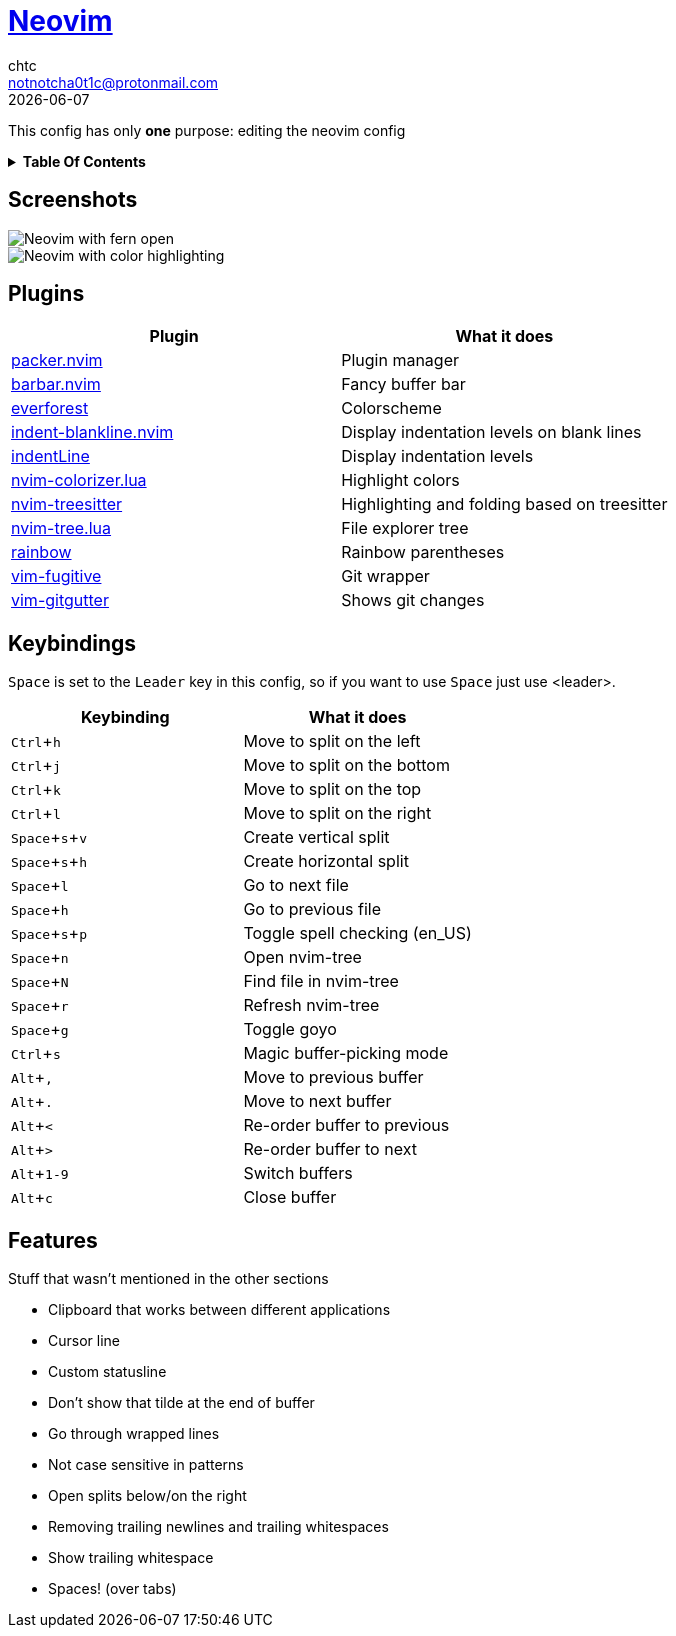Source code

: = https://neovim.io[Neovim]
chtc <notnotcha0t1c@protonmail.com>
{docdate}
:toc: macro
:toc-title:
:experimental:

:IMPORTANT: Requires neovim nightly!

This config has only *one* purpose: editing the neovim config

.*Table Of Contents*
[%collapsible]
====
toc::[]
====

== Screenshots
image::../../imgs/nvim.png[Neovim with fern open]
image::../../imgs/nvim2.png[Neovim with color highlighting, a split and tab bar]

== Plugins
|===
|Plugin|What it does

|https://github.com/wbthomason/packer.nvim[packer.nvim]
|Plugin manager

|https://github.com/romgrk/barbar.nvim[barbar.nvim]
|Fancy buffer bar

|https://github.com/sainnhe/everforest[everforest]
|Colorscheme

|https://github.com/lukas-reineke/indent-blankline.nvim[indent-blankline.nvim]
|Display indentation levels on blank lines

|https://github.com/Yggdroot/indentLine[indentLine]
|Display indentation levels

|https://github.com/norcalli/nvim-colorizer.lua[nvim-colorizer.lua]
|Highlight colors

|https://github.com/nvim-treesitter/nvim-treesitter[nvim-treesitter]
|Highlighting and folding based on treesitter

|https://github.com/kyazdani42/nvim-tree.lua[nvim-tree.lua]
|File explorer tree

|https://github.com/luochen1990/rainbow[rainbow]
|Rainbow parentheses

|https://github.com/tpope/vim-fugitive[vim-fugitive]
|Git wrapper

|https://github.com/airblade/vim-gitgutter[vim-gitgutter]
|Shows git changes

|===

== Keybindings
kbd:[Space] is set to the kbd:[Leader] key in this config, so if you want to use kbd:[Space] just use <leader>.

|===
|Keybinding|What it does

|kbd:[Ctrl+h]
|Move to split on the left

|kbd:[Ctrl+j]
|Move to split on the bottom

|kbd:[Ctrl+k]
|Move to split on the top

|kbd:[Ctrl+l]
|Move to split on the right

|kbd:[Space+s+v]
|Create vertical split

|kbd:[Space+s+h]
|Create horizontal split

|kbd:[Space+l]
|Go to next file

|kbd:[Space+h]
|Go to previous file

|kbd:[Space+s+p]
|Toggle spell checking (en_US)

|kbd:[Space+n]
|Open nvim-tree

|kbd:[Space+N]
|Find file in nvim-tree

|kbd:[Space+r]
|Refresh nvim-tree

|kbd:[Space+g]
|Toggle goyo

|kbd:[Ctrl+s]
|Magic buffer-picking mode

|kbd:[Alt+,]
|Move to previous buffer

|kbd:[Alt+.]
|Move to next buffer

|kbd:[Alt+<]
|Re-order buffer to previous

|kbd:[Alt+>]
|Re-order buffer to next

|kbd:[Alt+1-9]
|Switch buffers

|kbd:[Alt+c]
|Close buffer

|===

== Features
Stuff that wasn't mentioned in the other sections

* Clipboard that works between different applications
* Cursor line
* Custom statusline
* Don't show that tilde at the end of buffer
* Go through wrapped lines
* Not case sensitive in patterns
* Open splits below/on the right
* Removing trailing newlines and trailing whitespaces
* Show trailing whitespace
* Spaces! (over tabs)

┄┄┄┄┄┄┄┄┄┄

Task prompt
Your answer must be a single number: how many lines in this listing hold the string "Create"? Please add nothing else.

Completed task
2